• **Prompt**
Please edit everything from the start of the material down to the line containing "मदद कर सकता है।", replacing "अभियांत्रिकी" with "रचनात्मकता" and leaving all else unchanged. Give back only those lines.

• **Input**
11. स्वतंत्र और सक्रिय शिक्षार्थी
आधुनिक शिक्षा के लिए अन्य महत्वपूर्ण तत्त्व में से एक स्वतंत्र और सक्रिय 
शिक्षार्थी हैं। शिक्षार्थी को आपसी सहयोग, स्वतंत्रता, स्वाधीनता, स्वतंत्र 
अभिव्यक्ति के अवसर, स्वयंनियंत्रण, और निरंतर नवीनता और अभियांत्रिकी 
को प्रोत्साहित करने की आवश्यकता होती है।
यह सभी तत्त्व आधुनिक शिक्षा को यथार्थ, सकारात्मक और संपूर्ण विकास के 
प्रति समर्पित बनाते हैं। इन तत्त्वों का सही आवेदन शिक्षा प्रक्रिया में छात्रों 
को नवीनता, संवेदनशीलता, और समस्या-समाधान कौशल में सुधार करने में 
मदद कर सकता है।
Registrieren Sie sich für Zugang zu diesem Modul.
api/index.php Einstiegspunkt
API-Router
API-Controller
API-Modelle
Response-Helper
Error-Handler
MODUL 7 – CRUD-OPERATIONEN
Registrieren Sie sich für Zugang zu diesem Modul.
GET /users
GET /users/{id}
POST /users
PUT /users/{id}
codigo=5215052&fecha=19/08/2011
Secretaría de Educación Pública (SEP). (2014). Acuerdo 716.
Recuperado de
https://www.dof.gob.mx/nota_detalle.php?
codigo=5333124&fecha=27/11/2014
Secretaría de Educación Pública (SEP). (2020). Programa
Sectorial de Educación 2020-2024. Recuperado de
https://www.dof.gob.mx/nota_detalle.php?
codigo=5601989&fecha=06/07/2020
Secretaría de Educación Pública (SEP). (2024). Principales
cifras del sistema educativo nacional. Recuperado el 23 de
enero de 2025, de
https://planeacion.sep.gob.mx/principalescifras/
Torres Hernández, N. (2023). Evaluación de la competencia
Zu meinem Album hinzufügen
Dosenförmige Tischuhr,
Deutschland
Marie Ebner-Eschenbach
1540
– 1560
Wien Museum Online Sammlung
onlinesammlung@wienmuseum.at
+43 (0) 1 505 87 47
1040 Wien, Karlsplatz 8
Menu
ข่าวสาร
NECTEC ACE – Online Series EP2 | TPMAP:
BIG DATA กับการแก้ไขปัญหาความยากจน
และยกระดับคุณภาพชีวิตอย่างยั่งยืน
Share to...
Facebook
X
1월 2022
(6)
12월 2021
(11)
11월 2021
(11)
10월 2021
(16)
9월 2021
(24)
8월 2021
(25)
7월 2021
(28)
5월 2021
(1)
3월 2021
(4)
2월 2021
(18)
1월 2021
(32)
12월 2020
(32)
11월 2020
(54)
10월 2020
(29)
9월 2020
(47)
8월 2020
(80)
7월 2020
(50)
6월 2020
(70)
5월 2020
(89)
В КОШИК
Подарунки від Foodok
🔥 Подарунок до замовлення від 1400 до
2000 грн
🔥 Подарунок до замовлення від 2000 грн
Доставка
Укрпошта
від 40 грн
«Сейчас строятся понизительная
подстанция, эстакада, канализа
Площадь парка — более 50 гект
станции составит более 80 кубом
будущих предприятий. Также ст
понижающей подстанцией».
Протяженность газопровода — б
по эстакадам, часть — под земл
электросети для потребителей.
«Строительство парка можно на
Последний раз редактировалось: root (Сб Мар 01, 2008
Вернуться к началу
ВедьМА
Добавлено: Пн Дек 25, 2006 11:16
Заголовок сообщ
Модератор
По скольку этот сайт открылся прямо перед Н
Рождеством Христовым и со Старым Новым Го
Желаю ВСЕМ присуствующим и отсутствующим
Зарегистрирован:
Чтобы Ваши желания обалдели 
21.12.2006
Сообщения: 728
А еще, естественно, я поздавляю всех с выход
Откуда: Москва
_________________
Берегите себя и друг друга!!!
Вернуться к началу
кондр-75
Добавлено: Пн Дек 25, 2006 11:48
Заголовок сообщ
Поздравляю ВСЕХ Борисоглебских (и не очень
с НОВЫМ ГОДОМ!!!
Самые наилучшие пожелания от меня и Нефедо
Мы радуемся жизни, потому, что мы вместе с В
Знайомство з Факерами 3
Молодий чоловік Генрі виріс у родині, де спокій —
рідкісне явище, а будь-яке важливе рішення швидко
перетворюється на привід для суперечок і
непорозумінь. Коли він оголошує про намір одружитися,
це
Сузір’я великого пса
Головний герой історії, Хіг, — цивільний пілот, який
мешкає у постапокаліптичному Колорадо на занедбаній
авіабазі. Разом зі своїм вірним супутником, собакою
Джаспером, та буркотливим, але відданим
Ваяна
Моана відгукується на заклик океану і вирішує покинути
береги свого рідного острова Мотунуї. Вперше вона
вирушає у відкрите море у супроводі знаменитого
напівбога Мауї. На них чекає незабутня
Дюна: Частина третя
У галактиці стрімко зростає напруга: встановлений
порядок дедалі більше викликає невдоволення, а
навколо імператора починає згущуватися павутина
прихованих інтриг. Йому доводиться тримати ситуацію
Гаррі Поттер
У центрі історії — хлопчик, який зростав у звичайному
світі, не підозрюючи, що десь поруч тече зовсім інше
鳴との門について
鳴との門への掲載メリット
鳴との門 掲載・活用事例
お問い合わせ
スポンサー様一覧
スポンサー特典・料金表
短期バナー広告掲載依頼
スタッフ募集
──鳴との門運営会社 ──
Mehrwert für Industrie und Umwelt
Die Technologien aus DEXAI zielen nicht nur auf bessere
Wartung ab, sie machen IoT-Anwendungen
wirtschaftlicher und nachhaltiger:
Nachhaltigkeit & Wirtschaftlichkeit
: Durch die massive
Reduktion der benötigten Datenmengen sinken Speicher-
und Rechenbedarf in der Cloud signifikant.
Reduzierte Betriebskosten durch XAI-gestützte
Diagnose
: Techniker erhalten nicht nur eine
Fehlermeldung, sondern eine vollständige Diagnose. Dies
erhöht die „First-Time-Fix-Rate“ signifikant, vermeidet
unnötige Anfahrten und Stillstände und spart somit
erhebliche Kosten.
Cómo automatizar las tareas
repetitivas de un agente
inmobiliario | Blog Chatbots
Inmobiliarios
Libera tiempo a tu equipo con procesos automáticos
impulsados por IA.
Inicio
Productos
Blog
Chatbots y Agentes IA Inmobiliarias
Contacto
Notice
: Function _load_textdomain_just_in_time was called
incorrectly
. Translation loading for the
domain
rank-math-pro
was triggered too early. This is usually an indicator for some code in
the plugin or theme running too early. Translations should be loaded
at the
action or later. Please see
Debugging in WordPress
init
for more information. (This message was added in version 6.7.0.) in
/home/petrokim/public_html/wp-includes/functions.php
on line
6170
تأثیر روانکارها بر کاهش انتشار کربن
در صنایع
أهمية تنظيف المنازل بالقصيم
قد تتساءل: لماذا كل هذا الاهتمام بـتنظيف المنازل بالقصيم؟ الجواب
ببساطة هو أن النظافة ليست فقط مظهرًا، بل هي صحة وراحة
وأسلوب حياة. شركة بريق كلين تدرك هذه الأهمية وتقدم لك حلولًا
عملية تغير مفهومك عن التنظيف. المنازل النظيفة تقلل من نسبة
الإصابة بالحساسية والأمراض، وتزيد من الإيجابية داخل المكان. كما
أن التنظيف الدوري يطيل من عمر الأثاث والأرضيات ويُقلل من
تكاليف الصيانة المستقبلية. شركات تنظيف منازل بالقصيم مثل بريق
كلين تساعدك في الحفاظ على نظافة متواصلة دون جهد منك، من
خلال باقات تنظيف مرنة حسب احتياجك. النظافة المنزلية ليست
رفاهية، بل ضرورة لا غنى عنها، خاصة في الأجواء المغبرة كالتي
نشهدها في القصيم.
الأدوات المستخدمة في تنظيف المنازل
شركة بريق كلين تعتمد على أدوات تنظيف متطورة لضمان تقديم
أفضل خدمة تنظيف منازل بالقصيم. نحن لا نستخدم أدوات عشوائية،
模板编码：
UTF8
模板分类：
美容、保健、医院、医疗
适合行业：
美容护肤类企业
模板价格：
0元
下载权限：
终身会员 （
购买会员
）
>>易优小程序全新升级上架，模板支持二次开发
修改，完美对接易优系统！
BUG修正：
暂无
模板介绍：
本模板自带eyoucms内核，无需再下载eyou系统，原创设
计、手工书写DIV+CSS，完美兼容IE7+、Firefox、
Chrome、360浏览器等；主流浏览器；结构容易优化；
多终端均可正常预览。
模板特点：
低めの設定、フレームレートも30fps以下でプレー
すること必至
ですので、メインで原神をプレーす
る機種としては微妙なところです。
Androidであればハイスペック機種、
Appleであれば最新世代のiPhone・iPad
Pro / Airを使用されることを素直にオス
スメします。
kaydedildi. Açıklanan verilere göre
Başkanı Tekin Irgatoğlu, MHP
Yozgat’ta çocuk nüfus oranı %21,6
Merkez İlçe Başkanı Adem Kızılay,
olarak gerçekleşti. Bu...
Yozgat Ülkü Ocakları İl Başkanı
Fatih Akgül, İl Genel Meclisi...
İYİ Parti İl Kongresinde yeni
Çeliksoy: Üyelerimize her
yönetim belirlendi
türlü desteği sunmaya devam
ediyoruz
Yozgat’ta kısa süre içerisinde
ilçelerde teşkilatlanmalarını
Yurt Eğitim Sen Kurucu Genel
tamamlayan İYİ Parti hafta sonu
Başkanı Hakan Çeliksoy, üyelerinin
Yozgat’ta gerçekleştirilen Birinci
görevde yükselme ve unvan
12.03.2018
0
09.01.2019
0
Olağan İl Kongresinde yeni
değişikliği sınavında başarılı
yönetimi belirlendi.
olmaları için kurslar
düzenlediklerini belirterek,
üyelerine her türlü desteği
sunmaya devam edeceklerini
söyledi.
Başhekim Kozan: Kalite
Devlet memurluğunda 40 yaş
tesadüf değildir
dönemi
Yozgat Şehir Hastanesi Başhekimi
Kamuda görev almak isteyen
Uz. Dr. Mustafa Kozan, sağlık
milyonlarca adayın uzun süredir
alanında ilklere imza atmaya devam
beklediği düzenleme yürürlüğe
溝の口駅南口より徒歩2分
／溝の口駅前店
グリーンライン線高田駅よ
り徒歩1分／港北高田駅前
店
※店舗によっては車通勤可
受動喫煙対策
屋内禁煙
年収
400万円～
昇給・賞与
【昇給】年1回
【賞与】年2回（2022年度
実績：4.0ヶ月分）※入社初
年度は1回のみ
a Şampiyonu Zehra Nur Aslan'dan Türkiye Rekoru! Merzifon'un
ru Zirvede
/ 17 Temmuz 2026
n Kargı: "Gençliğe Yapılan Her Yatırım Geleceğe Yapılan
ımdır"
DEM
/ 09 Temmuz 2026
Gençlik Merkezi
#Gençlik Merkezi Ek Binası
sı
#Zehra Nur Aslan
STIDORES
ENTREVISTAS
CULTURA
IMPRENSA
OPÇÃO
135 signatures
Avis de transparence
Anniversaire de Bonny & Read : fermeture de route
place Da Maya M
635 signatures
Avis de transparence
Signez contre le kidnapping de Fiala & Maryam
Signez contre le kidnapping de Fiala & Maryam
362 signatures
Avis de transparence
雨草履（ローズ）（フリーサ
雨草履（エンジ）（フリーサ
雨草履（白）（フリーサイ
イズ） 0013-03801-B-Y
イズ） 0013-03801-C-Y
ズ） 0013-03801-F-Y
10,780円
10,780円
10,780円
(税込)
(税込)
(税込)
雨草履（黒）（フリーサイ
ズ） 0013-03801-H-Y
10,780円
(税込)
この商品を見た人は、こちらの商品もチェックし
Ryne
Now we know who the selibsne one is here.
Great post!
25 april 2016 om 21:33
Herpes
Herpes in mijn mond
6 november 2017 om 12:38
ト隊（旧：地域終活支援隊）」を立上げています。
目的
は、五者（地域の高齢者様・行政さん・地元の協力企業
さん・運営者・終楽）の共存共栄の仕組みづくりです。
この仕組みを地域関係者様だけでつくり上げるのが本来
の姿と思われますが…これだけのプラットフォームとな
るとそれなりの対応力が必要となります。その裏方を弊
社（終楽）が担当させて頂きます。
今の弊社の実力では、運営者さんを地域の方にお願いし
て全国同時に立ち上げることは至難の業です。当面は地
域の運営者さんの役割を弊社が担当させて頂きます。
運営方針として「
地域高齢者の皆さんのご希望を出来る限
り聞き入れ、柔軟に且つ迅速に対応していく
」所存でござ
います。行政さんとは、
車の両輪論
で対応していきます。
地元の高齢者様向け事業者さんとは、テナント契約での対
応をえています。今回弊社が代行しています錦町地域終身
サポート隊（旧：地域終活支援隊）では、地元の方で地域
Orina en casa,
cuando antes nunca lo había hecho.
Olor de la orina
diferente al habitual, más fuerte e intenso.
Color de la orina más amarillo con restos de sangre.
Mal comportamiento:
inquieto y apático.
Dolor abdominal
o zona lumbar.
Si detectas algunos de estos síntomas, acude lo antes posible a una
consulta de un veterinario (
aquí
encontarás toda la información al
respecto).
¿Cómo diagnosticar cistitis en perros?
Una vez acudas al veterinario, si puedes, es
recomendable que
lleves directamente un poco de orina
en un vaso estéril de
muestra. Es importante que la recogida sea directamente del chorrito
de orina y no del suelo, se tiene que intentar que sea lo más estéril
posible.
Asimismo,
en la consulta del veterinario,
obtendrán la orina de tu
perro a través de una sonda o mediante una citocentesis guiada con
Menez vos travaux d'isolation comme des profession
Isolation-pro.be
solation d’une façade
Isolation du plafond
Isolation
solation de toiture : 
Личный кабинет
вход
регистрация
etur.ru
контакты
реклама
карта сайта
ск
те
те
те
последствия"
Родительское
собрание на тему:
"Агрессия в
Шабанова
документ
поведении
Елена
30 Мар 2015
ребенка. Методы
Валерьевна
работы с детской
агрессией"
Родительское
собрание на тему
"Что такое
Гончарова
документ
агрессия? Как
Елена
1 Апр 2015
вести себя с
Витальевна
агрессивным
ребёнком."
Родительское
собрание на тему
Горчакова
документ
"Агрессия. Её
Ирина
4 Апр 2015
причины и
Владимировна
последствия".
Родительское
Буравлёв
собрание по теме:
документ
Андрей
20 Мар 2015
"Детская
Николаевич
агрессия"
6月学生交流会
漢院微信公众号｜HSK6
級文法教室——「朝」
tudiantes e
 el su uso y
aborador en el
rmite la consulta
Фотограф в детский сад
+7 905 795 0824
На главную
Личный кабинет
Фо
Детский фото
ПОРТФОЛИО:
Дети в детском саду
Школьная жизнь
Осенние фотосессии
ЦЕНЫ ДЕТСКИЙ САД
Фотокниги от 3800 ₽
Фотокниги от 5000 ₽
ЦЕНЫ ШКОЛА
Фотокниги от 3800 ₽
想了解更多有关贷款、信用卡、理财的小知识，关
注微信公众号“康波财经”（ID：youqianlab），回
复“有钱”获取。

• **Response area**
11. स्वतंत्र और सक्रिय शिक्षार्थी
आधुनिक शिक्षा के लिए अन्य महत्वपूर्ण तत्त्व में से एक स्वतंत्र और सक्रिय 
शिक्षार्थी हैं। शिक्षार्थी को आपसी सहयोग, स्वतंत्रता, स्वाधीनता, स्वतंत्र 
अभिव्यक्ति के अवसर, स्वयंनियंत्रण, और निरंतर नवीनता और रचनात्मकता 
को प्रोत्साहित करने की आवश्यकता होती है।
यह सभी तत्त्व आधुनिक शिक्षा को यथार्थ, सकारात्मक और संपूर्ण विकास के 
प्रति समर्पित बनाते हैं। इन तत्त्वों का सही आवेदन शिक्षा प्रक्रिया में छात्रों 
को नवीनता, संवेदनशीलता, और समस्या-समाधान कौशल में सुधार करने में 
मदद कर सकता है।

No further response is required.